Gemeinsam Verantwortung tragen
Arktis und Antarktis stehen aufgrund des Klimawandels seit geraumer Zeit im Fokus des Interesses einer breiten Öffentlichkeit. Parallel dazu steigt die Nachfrage nach Reisen in ebenso atemberaubenden wie fragilen Gebiete. Dieser zwiespältige Boom stellt den Polartourismus derzeit vor die grösste Herausforderung seiner über 120-jährigen Geschichte. Tourismus verändert immer, egal wo.
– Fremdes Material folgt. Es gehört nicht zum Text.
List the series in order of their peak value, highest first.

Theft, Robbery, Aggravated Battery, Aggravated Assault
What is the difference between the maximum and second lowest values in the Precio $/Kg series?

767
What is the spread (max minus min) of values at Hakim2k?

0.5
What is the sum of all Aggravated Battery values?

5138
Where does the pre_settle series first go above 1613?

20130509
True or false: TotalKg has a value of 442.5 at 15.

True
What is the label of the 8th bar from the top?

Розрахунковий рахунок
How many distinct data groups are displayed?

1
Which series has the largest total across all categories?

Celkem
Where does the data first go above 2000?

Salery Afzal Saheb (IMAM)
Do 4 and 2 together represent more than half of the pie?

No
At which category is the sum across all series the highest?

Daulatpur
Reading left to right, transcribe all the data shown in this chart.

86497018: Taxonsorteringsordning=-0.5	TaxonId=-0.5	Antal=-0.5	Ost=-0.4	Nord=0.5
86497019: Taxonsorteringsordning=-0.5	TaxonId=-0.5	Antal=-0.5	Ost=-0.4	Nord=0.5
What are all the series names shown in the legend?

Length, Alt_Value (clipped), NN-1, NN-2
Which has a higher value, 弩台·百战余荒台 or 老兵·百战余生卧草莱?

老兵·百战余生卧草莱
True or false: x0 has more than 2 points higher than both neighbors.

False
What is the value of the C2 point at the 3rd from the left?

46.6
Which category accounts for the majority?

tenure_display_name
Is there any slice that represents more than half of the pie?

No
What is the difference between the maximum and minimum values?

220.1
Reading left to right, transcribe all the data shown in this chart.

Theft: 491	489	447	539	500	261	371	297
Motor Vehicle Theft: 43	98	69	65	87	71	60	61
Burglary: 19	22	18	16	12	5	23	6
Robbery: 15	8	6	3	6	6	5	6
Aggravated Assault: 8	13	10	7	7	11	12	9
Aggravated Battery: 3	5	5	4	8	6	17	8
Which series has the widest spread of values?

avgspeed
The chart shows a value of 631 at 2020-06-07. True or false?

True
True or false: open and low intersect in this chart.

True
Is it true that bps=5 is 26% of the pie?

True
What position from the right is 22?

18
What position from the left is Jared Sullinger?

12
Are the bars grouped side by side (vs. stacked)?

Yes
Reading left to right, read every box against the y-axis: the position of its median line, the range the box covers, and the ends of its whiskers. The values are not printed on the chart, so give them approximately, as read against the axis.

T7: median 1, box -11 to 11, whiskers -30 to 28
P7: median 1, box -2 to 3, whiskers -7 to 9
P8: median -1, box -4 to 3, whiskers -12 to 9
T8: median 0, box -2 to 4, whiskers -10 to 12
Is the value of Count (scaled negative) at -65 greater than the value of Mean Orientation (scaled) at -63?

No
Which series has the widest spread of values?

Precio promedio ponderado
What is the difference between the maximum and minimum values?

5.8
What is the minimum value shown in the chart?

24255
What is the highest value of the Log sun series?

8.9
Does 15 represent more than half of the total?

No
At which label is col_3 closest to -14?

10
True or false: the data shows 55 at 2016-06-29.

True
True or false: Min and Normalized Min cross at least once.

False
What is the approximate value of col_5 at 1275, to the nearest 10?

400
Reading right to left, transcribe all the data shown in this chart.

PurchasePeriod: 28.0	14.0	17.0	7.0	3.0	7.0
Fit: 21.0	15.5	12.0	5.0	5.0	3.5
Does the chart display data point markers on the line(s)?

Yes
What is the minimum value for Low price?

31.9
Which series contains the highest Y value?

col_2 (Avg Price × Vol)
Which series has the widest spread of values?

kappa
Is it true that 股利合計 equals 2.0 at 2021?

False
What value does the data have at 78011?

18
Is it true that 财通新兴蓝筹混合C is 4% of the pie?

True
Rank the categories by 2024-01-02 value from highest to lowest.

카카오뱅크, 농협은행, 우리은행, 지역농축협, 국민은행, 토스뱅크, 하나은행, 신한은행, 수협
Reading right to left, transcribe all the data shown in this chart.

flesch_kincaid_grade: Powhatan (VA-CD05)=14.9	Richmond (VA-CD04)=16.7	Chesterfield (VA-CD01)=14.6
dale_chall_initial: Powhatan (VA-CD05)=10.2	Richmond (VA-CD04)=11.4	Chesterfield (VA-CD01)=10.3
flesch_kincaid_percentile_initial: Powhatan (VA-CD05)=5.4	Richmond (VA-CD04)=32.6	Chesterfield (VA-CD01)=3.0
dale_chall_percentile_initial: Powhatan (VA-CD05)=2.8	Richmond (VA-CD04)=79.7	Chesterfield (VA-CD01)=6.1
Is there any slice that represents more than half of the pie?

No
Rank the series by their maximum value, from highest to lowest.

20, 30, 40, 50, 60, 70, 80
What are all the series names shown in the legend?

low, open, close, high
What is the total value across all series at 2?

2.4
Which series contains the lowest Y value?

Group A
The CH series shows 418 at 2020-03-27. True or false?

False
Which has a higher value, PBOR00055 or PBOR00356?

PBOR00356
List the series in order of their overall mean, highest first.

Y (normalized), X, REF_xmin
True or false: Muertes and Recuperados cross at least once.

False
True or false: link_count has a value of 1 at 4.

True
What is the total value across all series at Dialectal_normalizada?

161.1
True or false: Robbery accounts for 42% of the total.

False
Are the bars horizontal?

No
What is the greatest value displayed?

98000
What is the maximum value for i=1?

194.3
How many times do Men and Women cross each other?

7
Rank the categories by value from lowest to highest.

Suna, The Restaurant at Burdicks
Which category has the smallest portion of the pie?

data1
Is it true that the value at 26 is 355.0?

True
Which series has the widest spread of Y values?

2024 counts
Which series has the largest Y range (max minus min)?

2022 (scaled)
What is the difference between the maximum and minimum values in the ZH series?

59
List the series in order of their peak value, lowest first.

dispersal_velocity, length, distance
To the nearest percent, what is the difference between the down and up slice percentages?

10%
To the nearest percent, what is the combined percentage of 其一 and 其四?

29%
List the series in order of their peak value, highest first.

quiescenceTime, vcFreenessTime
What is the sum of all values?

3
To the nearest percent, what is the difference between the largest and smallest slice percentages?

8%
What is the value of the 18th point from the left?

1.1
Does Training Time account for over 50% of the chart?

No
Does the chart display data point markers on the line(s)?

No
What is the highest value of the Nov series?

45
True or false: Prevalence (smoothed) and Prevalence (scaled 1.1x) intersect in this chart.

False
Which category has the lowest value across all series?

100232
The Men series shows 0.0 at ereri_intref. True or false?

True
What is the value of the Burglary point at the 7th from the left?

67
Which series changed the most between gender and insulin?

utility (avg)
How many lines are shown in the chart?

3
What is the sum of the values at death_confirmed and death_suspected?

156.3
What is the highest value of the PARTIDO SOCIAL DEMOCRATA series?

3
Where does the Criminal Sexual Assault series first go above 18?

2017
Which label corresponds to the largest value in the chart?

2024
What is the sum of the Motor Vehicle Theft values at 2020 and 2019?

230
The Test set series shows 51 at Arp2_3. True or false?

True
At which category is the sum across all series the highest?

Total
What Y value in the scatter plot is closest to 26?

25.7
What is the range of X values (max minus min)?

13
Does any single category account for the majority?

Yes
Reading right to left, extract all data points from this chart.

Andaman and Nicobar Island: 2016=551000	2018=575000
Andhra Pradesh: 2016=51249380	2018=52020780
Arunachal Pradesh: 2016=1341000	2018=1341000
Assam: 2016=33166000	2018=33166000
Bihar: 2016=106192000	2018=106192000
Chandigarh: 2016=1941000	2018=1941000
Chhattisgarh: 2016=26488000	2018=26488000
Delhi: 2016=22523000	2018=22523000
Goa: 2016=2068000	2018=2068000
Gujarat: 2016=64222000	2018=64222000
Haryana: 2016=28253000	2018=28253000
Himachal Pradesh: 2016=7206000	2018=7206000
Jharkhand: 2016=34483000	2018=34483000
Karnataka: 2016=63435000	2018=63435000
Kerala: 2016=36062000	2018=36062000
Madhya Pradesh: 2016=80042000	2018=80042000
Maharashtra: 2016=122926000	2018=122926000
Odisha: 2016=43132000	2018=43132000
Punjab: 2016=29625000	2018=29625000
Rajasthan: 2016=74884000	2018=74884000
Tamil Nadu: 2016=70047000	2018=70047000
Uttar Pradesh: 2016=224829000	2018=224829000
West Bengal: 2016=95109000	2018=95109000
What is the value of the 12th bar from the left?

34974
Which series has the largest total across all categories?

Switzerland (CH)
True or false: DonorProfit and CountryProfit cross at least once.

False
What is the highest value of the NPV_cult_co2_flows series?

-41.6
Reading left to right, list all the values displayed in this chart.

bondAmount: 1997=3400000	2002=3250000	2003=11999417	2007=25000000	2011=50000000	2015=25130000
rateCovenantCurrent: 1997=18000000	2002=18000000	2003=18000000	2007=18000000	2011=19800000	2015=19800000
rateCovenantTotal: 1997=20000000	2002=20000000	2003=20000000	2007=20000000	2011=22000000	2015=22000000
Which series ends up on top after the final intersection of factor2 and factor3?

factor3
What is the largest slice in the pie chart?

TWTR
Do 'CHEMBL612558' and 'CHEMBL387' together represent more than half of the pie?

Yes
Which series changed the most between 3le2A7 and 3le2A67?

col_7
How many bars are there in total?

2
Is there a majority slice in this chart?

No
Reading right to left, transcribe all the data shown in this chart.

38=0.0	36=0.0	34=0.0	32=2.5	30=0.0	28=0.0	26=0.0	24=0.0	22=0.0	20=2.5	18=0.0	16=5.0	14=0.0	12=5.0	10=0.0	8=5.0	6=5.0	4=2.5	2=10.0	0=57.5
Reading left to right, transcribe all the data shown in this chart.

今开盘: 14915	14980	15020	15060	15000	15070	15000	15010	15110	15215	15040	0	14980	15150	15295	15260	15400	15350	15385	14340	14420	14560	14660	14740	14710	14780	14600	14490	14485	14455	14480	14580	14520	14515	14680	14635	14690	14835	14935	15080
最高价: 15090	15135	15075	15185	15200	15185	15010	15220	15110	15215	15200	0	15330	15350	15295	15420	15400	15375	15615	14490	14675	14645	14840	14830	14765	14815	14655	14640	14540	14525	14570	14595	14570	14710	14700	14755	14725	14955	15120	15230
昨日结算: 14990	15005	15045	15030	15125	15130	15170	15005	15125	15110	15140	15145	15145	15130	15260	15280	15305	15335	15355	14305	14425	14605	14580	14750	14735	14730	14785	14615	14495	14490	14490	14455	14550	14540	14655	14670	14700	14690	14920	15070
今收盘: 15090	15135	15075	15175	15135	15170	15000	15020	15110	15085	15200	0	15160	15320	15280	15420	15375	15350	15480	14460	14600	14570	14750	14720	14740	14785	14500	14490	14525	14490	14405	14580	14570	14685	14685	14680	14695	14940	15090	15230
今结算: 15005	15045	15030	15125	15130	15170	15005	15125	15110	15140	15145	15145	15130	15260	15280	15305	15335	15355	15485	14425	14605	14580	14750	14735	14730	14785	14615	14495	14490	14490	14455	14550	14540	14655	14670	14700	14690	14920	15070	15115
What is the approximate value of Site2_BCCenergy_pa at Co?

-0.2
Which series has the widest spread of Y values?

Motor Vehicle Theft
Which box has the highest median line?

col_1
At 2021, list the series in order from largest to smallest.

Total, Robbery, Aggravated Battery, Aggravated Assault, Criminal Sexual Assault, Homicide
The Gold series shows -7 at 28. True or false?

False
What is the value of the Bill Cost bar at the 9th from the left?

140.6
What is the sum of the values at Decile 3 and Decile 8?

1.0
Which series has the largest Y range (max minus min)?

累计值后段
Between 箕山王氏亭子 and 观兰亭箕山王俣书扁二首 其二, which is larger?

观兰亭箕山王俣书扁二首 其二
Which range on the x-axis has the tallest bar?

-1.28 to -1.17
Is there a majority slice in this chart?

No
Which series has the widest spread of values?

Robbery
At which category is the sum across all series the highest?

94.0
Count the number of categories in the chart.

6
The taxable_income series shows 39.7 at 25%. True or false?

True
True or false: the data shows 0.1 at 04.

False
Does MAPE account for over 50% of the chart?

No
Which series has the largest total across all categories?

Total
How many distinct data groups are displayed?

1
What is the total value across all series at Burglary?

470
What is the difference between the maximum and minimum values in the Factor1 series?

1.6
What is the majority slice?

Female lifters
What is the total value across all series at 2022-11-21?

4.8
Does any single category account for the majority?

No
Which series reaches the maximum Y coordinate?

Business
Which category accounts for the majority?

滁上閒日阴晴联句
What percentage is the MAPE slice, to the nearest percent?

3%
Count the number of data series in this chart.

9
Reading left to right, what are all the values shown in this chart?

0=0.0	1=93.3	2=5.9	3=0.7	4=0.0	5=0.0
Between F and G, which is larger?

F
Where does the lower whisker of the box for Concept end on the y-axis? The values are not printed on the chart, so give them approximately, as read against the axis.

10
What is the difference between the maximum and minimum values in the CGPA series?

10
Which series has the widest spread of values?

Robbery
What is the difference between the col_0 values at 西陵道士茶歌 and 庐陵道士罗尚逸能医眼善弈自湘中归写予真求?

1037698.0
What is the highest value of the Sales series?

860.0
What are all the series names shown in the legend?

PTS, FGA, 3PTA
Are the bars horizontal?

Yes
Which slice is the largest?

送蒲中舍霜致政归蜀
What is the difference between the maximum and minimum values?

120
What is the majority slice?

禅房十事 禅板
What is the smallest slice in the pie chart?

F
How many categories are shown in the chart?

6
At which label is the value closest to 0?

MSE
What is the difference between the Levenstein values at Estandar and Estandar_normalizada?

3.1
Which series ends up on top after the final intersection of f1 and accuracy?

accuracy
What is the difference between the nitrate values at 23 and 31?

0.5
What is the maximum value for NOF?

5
Bereits seit 1991 bzw. 2003 setzen sich die AECO (Arktis) und die IAATO (Antarktis) ein für den Schutz der polaren Natur und Tierwelt. Die Reiseveranstalter, die diesen beiden internationalen Verbänden angeschlossen sind, verpflichten sich, zwecks eines möglichst nachhaltigen und sicheren Tourismus ein umfangreiches, regelmässig überarbeitetes Regelwerk einzuhalten. Auch sucht man aktuell gemeinsam nach Lösungen, um dem sogenannten Overtourism, der übrigens längst nicht nur den Polartourismus betrifft, wirksam zu begegnen. Die Guides an Bord der Schiffe sind destinationsspezifisch ausgebildet und sensibilisieren entsprechend. Nicht zuletzt sammeln viele von ihnen zusammen mit den Gästen im Rahmen von Citizen Science-Projekten Daten für internationale Forschungsarbeiten.
Seit 2017 ist zusätzlich der Polar Code in Kraft, ein international gültiger Kodex für Schiffe, die in polaren Gewässern betrieben werden. Unter anderem ist Schweröl als Treibstoff in der Antarktis nicht zugelassen, für die Arktis sind vergleichbare Bestrebungen im Gang. Die meisten Schiffe der AECO- und/oder IAATO-Mitglieder sind in beiden Polargebieten unterwegs und fahren daher generell nicht mit Schweröl. Ausserdem sind sie für die Fahrtgebiete speziell ausgerüstet und auch in Bezug auf die Passagierkapazitäten nicht mit regulären Kreuzfahrtschiffen vergleichbar.
Trotz allem gilt vor dem Hintergrund der aktuellen Klima- und Umweltschutzdebatte natürlich: Nicht-Reisen ist besser als Reisen. Und wer denn reisen möchte, sollte dies möglichst nachhaltig tun und die verschiedenen relevanten Aspekte für sich kritisch beleuchten.
Einen Teil Ihrer Verantwortung können Sie als Polarreisende:r wahrnehmen, indem Sie Ihre Expeditionskreuzfahrt ausschliesslich bei Mitgliedern der AECO und/oder der IAATO buchen.
Meine Haltung
Eine Reise in die Polargebiete führt in eine geheimnisvolle Welt voller Extreme, die grosse Faszination, starke Emotionen, ein Berührtsein auf allen Ebenen auslösen kann.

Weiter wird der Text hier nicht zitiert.